Text segment below:

That’s Quest. You pick a project (or have one generated for you), and it walks you through building it step‑by‑step — with automated checks for your code and AI hints when you’re stuck. No browser tabs, no tutorial rabbit holes. Just your editor and your terminal.

A typical session

quest begin       →  Pick a quest (templates or AI‑generated)
quest next        →  See your current task
                    →  Write your code
quest check       →  Auto‑validate your implementation
quest check -a    →  AI code review with inline comments
quest explain     →  Get hints (they get more direct each time)
quest complete    →  Move on
quest summary     →  See where you’re at

The Loop

This is the core workflow. It’s dead simple on purpose:

Quest Loop

Quest Templates

There are 7 built‑in templates ranging from 3‑task quickies to 20‑task deep dives:

TemplateDifficultyTasksWhat You Build
go-web-apiQuick3REST API basics — handlers, JSON, tests
go-cli-toolQuick3CLI with Cobra — subcommands and flags
go-concurrencyQuick3Goroutines, channels, worker pools
go-fairy-gardenNormal10A whimsical worker service
go-todo-apiAdvanced15Full CRUD API with middleware
go-auth-systemAdvanced19Auth system — JWT, sessions, the works
go-isekai-serverAdvanced20Distributed virtual‑world manager

Or you can skip templates entirely. Describe what you want to build, pick a difficulty, and Copilot CLI generates a custom quest plan: chapters, tasks, validation rules, everything.

End of Text segment.
Source information below:

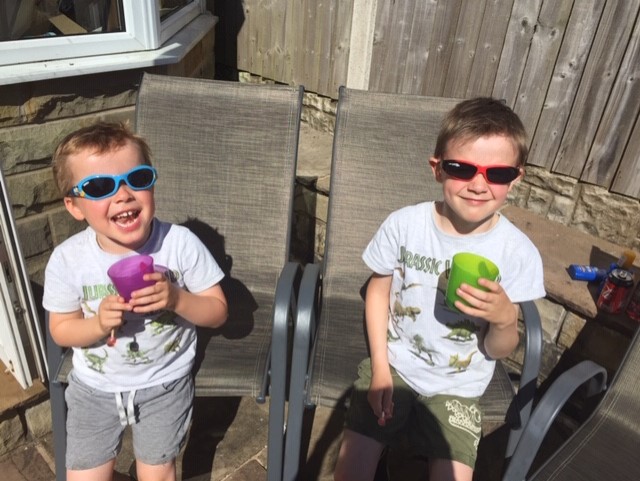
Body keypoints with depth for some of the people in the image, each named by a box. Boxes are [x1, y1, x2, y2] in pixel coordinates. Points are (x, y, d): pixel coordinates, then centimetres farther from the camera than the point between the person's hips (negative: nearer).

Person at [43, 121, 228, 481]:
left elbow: (218, 312, -12)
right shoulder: (67, 259, -16)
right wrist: (99, 324, -24)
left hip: (164, 384, -1)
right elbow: (62, 330, -4)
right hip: (94, 387, 2)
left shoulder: (181, 243, -21)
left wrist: (176, 299, -31)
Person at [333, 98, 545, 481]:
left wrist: (505, 318, -29)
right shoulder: (403, 224, -16)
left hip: (458, 386, 1)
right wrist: (380, 367, -6)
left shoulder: (519, 253, -16)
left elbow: (500, 351, -6)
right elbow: (379, 290, 0)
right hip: (392, 364, 0)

End of Source information.

*Problem*. Transcribe the passage about Quest between "That’s Quest. You" and "direct each time)", inclusive.

*Response area*.
That’s Quest. You pick a project (or have one generated for you), and it walks you through building it step‑by‑step — with automated checks for your code and AI hints when you’re stuck. No browser tabs, no tutorial rabbit holes. Just your editor and your terminal.

A typical session

quest begin       →  Pick a quest (templates or AI‑generated)
quest next        →  See your current task
                    →  Write your code
quest check       →  Auto‑validate your implementation
quest check -a    →  AI code review with inline comments
quest explain     →  Get hints (they get more direct each time)